HOLY MOSES
World Chaos
LocomotiveTrack listing:
01. World Chaos
02. Diabolic Plot
03. Blood Sucker
04. Education
05. Guns 'n Moses
06. Too Drunk to Fuck
07. Summer Kills
08. Deutschland (Remember the Past)
09. Permission To Fire
10. Jungle of Lies
11. Dog Eat Dog
12. (You Gotta) Fight For Your Right (To Party)
13. World Chaos (live)
14. Too Drunk to Fuck (live)
15. Too Drunk to Fuck (live video track)
Okay, this is it, I promise. This will be the last HOLY MOSES reissue review. What can I say — anyone into '80s thrash should be ecstatic that these albums, long scarce in the United States and out of print elsewhere, are seeing proper remastering and release for the modern age. If I've written enough about them recently to make it seem like I'm bucking for the job of vocalist Sabine Classen's cabana boy, well, it's just that these are some important and underrated albums, and you should know about them. (Now about that benefits package…)

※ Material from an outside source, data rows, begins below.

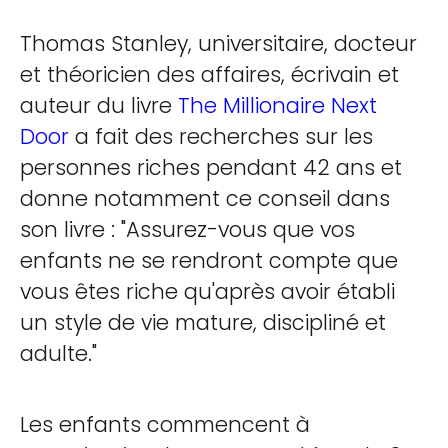
Thomas Stanley, universitaire, docteur
et théoricien des affaires, écrivain et
auteur du livre
The Millionaire Next
Door
a fait des recherches sur les
personnes riches pendant 42 ans et
donne notamment ce conseil dans
son livre : "Assurez-vous que vos
enfants ne se rendront compte que
vous êtes riche qu'après avoir établi
un style de vie mature, discipliné et
adulte."
Les enfants commencent à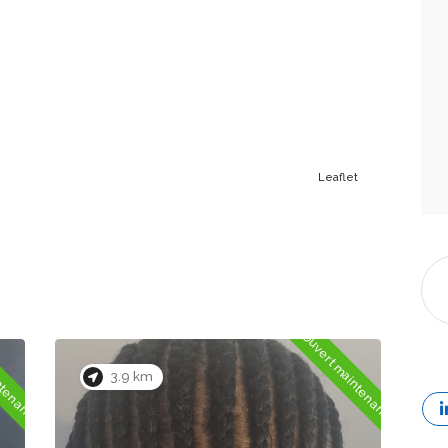
Leaflet
ntenant
Ouvert maintenant
0.4 km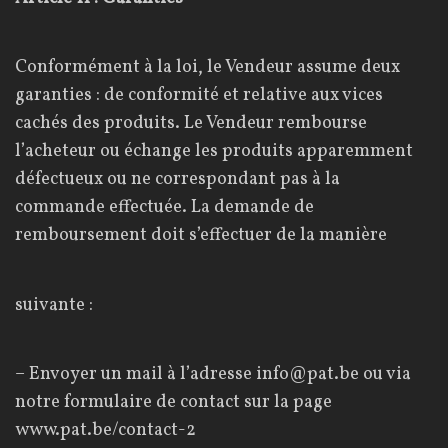
Conformément à la loi, le Vendeur assume deux
garanties : de conformité et relative aux vices
cachés des produits. Le Vendeur rembourse
l’acheteur ou échange les produits apparemment
défectueux ou ne correspondant pas à la
commande effectuée. La demande de
remboursement doit s’effectuer de la manière
suivante :
– Envoyer un mail à l’adresse
info@pat.be
ou via
notre formulaire de contact sur la page
www.pat.be/contact-2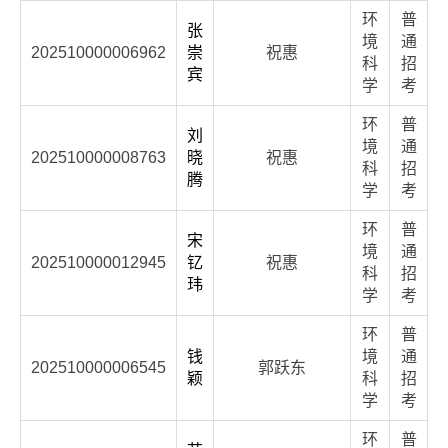
环
普
张
境
通
202510000006962
崇
祝惠
科
招
宾
学
考
环
普
刘
境
通
202510000008763
晓
祝惠
科
招
腾
学
考
环
普
宋
境
通
202510000012945
钇
祝惠
科
招
玮
学
考
环
普
钱
境
通
202510000006545
郭跃东
颖
科
招
学
考
环
普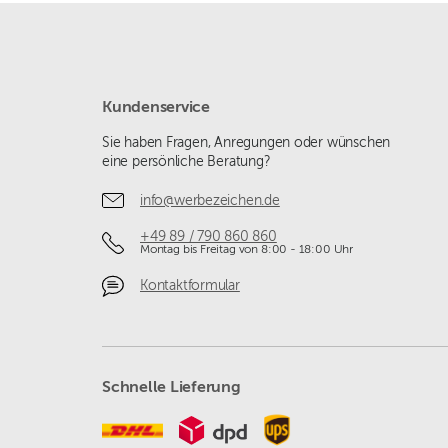
Kundenservice
Sie haben Fragen, Anregungen oder wünschen
eine persönliche Beratung?
info@werbezeichen.de
+49 89 / 790 860 860
Montag bis Freitag von 8:00 - 18:00 Uhr
Kontaktformular
Schnelle Lieferung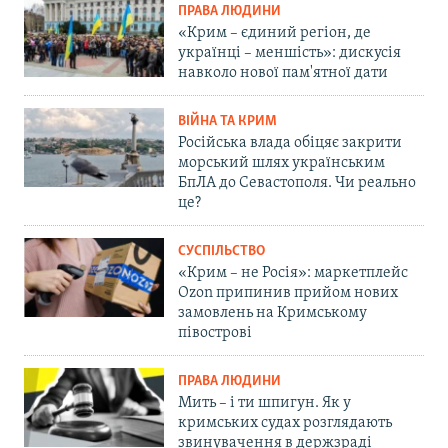
ПРАВА ЛЮДИНИ
«Крим – єдиний регіон, де
українці – меншість»: дискусія
навколо нової пам'ятної дати
ВІЙНА ТА КРИМ
Російська влада обіцяє закрити
морський шлях українським
БпЛА до Севастополя. Чи реально
це?
СУСПІЛЬСТВО
«Крим – не Росія»: маркетплейс
Ozon припинив прийом нових
замовлень на Кримському
півострові
ПРАВА ЛЮДИНИ
Мить – і ти шпигун. Як у
кримських судах розглядають
звинувачення в держзраді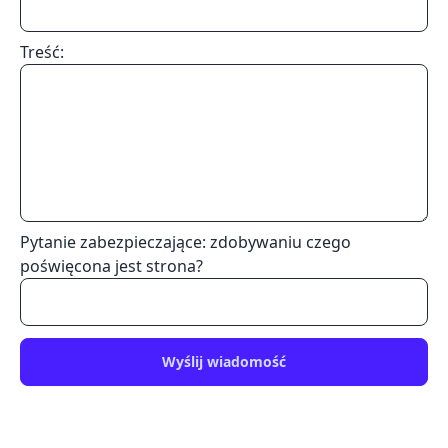
Treść:
Pytanie zabezpieczające: zdobywaniu czego
poświęcona jest strona?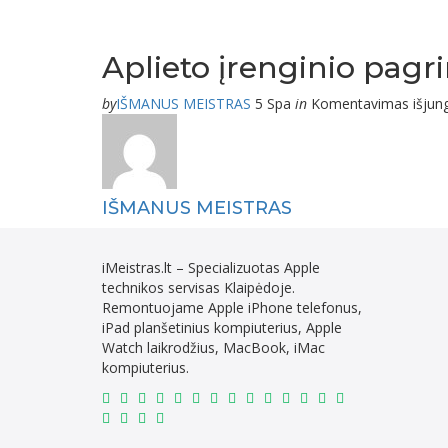
Aplieto įrenginio pagr
by
IŠMANUS MEISTRAS
5 Spa
in
Komentavimas išjun
IŠMANUS MEISTRAS
iMeistras.lt – Specializuotas Apple
technikos servisas Klaipėdoje.
Remontuojame Apple iPhone telefonus,
iPad planšetinius kompiuterius, Apple
Watch laikrodžius, MacBook, iMac
kompiuterius.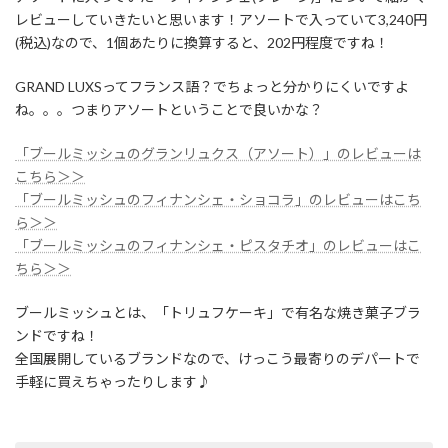
レビューしていきたいと思います！アソートで入っていて3,240円
(税込)なので、1個あたりに換算すると、202円程度ですね！
GRAND LUXSってフランス語？でちょっと分かりにくいですよ
ね。。。つまりアソートということで良いかな？
「ブールミッシュのグランリュクス（アソート）」のレビューは
こちら＞＞
「ブールミッシュのフィナンシェ・ショコラ」のレビューはこち
ら＞＞
「ブールミッシュのフィナンシェ・ピスタチオ」のレビューはこ
ちら＞＞
ブールミッシュとは、「トリュフケーキ」で有名な焼き菓子ブラ
ンドですね！
全国展開しているブランドなので、けっこう最寄りのデパートで
手軽に買えちゃったりします♪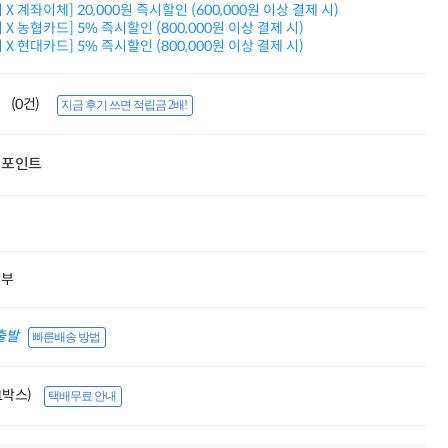
X 계좌이체] 20,000원 즉시할인 (600,000원 이상 결제 시)
적립금 3% 페이백
X 농협카드] 5% 즉시할인 (800,000원 이상 결제 시)
시스코 스위칭허브
X 현대카드] 5% 즉시할인 (800,000원 이상 결제 시)
누적 금액 별
적립금 페이백!
Dell 구매왕
(0건)
지금 후기 쓰면 적립금 2배!
상품권 30만원
삼성모니터 여름맞이
특별 할인 이벤트
포인트
한단계 더 진화한
HAF II 500
AI 업무환경 완성
HP 워크스테이션
여름맞이 사은품
HP 프로데스크 4
할부
모든 것을 하나로
HP올인원 단독특가
네트워크 자재
출발
빠른배송 방법
혜택 PACK
Dell 구매 찬스
프로 에센셜
(1박스)
택배무료 안내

"World Chaos" was the band's fourth album, their first after a brief fling with major label Warner Brothers, and it originally landed in 1990, a strange time for thrash. The biggest names of the genre were suffering through identity crises (ANTHRAX),growing pains resulting in second-rate material (TESTAMENT, EXODUS) or eyeballing a stab at the mainstream (METALLICA, MEGADETH). The HOLY MOSES response to all this? Kick down the doors with opener "World Chaos", one of the simplest and fastest thrash riffs the band has doled out to date, and follow it up raw, punishing thrash padded with several novelty covers (unless the label knows something I don't about the history of DEAD KENNEDYS classic "Too Drunk to Fuck" and BEASTIE BOYS hit "Fight For Your Right (To Party)", they might wanna look into that "all music by Andy Classen, all words by Sabina Classen" credit in the liner notes).
Not knowing the inner workings of the band's history, it's still tempting to venture a guess that "World Chaos" was a bit of a rushed project. Not only do we get the two cover tunes (the less said about these, the better),but there's an overall sense of — perhaps not creative bankruptcy, but a lack of really grade-A ideas to hang a song on. Tunes like "Deutschland (Remember the Past)" remind me of some of D.R.I. or NUCLEAR ASSAULT's midtempo songs of the same era — the sound of a band most comfortable at high velocity, without much idea what to do when things slow down. These songs don't age particularly well, and while they have their moments, the overall effect is to slot "World Chaos" a step or two behind bona-fide classics like "Finished With the Dogs" and "The New Machine of Liechtenstein". Still good, still with enough great thrash moments to make them a worthwhile addition to a thrasher's collection… but perhaps not till after the best albums are picked up.
Thankfully, those moments of directionlessness are relatively rare. We still get ripping thrash tracks like the title cut and the churning "Bloodsucker", along with the excellent but oddly-titled "Guns 'n Moses". All in all, a pretty damn good record for its time, just perhaps not up to the impeccable standards HOLY MOSES had already set for itself.